##### EXTRACTED INFORMATION #####
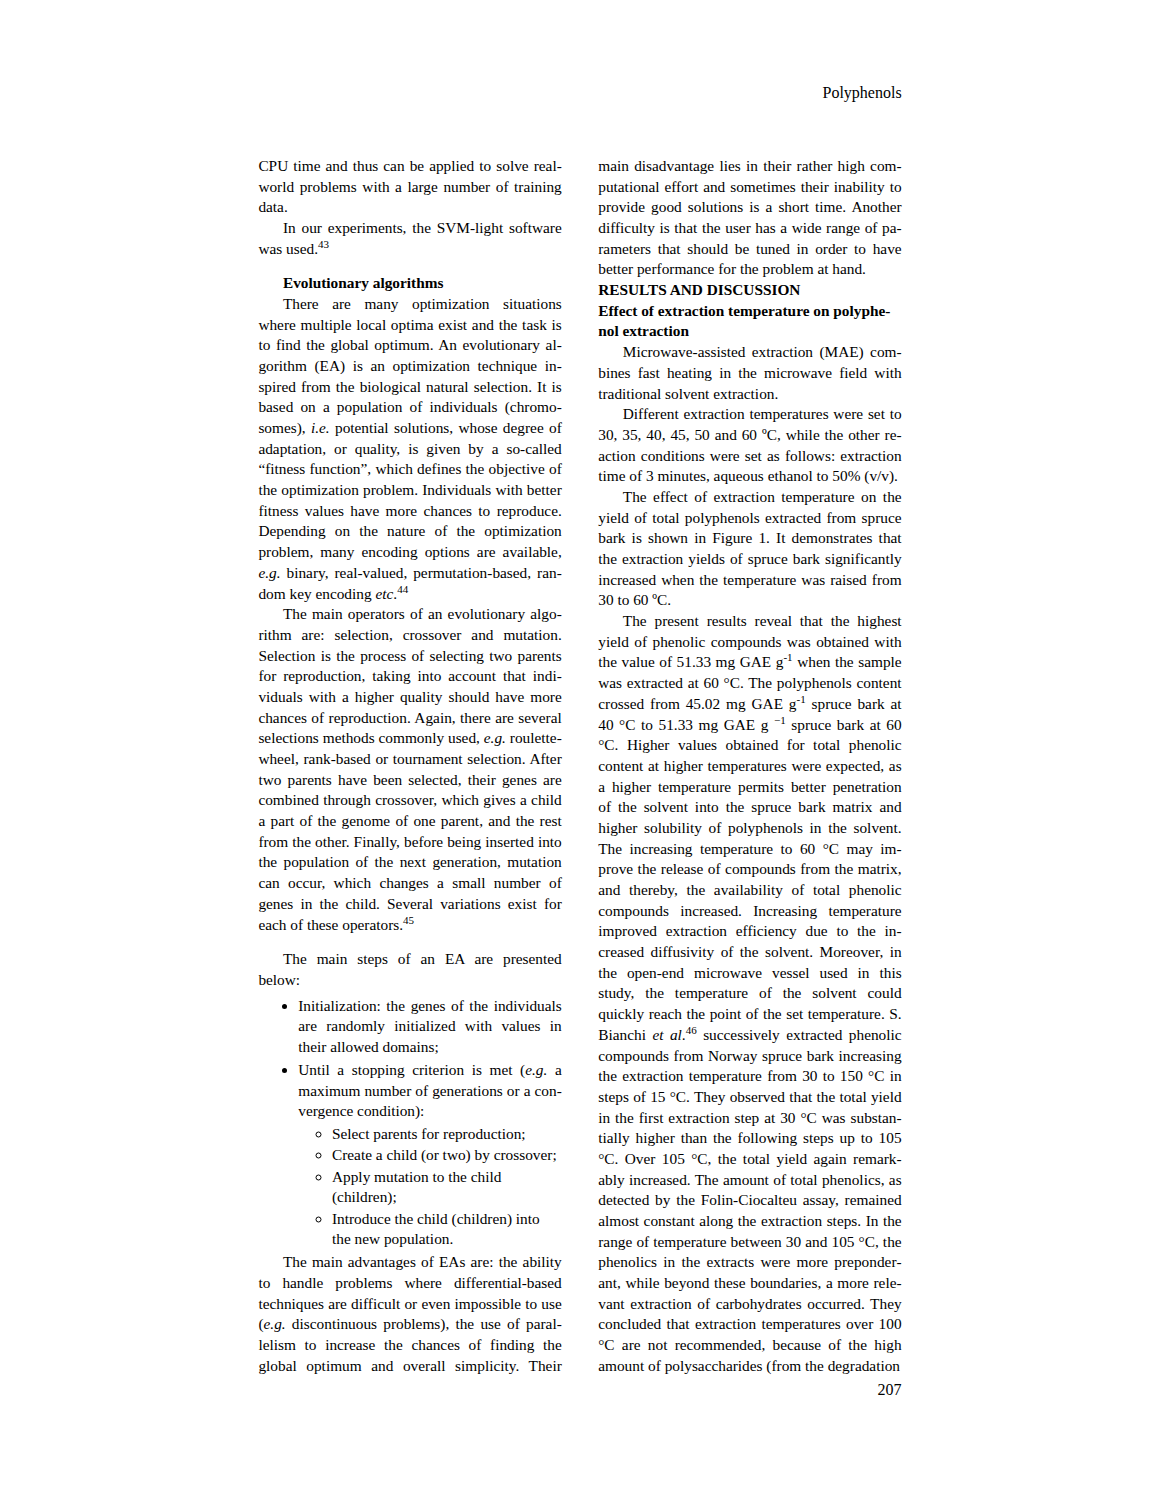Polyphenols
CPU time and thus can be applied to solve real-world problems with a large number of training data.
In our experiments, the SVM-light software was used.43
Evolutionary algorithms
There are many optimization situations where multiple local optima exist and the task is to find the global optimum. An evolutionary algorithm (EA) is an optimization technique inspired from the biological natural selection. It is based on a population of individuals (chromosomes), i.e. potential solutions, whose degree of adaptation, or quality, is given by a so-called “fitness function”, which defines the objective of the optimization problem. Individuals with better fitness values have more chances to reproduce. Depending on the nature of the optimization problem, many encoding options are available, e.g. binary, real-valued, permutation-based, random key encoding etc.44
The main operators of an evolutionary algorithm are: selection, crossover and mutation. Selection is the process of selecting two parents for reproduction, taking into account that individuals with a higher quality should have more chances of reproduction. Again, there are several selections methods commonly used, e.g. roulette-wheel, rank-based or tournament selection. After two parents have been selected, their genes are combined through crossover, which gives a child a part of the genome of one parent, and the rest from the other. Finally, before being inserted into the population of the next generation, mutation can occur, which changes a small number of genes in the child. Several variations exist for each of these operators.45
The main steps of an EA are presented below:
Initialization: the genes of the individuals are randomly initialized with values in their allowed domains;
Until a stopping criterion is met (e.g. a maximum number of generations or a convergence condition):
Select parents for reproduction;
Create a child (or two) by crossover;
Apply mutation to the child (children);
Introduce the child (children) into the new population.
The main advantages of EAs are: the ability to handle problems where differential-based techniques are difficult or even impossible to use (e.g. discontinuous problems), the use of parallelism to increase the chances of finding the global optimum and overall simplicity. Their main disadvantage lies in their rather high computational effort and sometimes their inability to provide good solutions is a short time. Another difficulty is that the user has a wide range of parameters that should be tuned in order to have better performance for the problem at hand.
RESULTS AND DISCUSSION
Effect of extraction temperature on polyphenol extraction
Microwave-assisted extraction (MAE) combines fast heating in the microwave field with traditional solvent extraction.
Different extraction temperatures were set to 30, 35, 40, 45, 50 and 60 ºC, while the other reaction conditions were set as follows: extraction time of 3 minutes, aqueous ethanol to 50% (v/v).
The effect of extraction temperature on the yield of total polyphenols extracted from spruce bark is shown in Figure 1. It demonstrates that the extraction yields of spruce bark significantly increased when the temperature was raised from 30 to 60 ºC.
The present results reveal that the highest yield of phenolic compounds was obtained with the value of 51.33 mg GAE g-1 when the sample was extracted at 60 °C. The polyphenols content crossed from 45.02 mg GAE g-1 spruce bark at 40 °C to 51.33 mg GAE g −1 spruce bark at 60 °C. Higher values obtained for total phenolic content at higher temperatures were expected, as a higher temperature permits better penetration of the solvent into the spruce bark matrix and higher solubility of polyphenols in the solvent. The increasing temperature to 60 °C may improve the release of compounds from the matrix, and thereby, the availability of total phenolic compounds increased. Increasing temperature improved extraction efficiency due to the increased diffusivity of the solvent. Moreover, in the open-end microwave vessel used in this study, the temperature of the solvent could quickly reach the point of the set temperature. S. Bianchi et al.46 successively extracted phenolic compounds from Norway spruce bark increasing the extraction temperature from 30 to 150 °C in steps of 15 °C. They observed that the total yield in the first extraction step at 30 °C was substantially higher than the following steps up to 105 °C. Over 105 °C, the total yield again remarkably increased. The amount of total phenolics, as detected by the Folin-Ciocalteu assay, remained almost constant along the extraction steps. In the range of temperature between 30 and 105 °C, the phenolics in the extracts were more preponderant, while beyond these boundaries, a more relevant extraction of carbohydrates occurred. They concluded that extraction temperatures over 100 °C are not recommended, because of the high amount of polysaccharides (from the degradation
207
#####
##### EXTRACTED INFORMATION #####
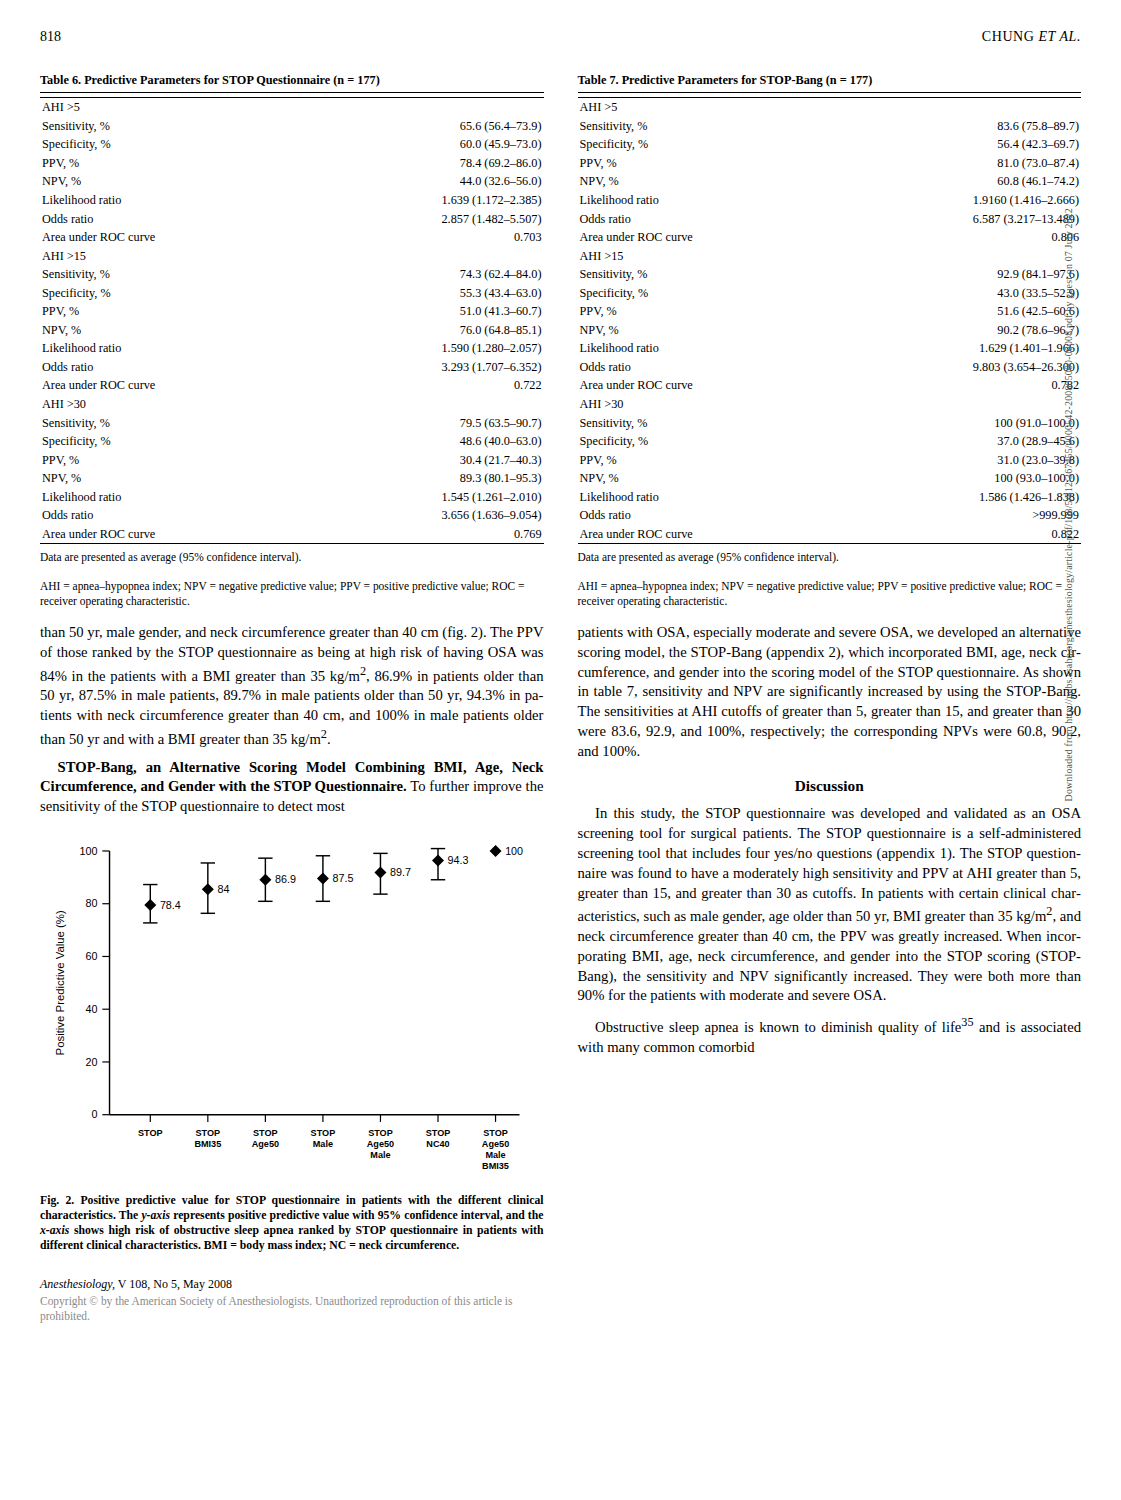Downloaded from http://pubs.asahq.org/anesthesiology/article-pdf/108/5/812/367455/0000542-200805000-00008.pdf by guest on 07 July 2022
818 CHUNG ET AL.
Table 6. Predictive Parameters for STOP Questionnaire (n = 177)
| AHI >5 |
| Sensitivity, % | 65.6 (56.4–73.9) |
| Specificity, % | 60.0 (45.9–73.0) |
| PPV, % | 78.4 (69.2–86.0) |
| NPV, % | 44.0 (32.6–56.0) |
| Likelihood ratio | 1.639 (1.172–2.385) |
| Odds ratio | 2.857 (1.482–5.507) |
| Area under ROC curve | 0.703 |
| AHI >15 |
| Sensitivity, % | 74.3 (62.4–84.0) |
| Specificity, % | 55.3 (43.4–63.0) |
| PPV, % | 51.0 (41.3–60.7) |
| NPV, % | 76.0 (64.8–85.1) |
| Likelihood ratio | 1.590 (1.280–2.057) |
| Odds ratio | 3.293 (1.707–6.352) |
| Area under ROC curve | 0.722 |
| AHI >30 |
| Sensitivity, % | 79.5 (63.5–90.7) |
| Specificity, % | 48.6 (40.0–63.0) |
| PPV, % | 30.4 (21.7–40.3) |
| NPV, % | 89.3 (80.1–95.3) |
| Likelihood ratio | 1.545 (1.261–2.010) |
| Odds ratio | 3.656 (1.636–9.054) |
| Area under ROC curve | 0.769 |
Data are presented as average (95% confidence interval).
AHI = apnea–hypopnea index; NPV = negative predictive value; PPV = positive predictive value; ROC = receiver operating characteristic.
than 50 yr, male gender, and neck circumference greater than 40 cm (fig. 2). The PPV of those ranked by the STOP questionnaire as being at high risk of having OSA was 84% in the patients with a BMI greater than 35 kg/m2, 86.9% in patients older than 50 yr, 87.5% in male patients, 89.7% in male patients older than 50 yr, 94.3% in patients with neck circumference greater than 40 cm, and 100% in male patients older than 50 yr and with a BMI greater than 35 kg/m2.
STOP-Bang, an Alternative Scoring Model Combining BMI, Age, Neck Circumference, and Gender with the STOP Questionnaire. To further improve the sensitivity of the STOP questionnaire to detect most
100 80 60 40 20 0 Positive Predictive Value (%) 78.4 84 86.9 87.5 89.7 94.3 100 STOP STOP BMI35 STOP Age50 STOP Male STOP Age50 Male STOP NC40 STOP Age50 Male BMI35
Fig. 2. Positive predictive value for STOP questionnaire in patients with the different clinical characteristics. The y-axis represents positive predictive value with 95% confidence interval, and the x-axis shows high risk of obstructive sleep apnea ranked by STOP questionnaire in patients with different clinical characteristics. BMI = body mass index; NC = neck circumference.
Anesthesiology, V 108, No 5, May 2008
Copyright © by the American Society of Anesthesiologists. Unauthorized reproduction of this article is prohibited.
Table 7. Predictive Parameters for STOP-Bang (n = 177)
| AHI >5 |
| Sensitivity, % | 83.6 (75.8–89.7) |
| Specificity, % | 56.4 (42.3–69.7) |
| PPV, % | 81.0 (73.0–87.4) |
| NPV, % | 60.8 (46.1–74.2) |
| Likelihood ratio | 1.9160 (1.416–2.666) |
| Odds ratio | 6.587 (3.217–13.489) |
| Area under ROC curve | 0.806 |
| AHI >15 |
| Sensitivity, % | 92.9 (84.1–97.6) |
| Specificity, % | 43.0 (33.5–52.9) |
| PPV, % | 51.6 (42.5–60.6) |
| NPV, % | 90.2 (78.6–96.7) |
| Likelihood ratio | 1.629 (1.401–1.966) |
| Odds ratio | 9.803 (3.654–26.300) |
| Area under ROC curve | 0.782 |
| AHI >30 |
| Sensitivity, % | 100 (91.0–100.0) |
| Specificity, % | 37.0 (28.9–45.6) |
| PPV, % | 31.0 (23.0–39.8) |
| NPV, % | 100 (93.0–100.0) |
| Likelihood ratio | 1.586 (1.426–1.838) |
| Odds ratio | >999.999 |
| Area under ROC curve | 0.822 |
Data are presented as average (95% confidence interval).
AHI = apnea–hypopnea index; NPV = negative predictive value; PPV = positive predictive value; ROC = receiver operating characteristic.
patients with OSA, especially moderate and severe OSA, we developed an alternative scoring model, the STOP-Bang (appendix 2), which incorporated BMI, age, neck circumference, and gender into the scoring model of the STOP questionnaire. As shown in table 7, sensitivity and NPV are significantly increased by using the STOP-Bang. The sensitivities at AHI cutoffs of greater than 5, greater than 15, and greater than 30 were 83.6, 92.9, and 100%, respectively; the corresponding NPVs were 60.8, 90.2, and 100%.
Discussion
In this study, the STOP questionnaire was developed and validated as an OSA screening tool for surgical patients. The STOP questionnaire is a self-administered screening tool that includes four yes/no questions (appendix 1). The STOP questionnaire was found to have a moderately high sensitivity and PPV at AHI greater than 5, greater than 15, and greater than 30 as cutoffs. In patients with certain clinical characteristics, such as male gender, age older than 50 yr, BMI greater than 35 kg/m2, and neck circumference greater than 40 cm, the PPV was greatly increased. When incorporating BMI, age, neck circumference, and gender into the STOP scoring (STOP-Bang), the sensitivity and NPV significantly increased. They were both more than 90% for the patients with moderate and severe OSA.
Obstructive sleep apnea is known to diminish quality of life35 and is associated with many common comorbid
#####
##### EXTRACTED INFORMATION #####
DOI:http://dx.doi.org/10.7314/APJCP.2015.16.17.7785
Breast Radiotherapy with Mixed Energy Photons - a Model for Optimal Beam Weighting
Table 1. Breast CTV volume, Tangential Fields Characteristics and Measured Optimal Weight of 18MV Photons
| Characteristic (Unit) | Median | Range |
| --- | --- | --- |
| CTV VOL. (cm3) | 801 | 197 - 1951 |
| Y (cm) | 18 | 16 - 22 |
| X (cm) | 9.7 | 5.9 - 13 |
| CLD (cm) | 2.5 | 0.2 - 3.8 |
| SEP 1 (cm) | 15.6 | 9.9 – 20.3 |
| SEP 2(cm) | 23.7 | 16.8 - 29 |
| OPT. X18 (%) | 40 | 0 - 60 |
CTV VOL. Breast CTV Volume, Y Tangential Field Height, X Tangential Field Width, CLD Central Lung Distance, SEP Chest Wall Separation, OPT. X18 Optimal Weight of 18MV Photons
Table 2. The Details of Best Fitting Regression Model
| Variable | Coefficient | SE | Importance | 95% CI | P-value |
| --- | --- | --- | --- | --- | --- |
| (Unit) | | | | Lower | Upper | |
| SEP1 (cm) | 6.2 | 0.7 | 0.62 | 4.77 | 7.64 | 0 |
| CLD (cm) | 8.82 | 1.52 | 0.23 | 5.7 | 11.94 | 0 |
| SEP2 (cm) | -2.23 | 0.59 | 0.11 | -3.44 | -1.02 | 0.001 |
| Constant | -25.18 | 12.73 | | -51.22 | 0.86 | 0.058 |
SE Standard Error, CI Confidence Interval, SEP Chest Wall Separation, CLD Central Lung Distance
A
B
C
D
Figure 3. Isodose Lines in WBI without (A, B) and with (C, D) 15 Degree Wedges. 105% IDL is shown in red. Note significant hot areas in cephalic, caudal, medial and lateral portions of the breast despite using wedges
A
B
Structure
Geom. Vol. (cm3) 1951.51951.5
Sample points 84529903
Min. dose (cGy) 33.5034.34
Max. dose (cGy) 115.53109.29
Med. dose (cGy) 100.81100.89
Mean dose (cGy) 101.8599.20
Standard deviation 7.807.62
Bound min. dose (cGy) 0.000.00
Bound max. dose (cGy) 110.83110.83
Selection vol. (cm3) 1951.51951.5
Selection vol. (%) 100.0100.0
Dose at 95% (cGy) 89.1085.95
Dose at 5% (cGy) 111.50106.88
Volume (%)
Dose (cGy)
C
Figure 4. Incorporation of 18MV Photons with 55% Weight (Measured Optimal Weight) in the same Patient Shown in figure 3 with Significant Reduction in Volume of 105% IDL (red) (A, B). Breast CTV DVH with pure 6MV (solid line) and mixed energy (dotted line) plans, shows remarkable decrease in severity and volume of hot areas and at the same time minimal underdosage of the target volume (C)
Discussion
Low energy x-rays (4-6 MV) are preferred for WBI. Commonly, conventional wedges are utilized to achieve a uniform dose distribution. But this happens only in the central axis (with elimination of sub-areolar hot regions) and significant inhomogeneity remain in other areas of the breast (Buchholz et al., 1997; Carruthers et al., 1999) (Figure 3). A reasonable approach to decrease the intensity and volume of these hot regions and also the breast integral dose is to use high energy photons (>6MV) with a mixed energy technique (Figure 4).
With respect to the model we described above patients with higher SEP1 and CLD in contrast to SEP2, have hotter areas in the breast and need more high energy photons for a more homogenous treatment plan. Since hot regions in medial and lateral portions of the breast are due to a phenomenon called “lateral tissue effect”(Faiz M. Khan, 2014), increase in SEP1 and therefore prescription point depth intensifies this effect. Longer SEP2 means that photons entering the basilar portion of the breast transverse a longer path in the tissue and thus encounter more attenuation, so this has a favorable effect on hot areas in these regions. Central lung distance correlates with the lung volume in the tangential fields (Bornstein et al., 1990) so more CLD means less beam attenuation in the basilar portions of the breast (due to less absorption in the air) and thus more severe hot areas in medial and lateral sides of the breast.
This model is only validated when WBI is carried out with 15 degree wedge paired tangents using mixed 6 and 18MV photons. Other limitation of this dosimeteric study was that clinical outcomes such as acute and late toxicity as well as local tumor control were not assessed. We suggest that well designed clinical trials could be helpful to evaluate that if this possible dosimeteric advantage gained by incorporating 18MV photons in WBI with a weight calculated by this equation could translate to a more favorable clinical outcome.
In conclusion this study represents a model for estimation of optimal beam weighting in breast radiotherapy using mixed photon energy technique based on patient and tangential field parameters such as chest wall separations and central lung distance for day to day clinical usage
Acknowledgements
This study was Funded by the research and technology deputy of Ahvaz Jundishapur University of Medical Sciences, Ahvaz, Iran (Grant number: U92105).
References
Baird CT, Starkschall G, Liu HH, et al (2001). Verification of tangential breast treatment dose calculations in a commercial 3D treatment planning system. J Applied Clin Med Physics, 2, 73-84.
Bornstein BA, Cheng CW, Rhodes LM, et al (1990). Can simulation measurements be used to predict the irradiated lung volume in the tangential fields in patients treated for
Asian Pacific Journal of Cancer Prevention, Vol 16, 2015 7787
#####
WHAT YOU WILL DO: Would you show every line in the data above that contains the string "child"?

SOLUTION TO THE EXERCISE:
The main operators of an evolutionary algorithm are: selection, crossover and mutation. Selection is the process of selecting two parents for reproduction, taking into account that individuals with a higher quality should have more chances of reproduction. Again, there are several selections methods commonly used, e.g. roulette-wheel, rank-based or tournament selection. After two parents have been selected, their genes are combined through crossover, which gives a child a part of the genome of one parent, and the rest from the other. Finally, before being inserted into the population of the next generation, mutation can occur, which changes a small number of genes in the child. Several variations exist for each of these operators.45
Create a child (or two) by crossover;
Apply mutation to the child (children);
Introduce the child (children) into the new population.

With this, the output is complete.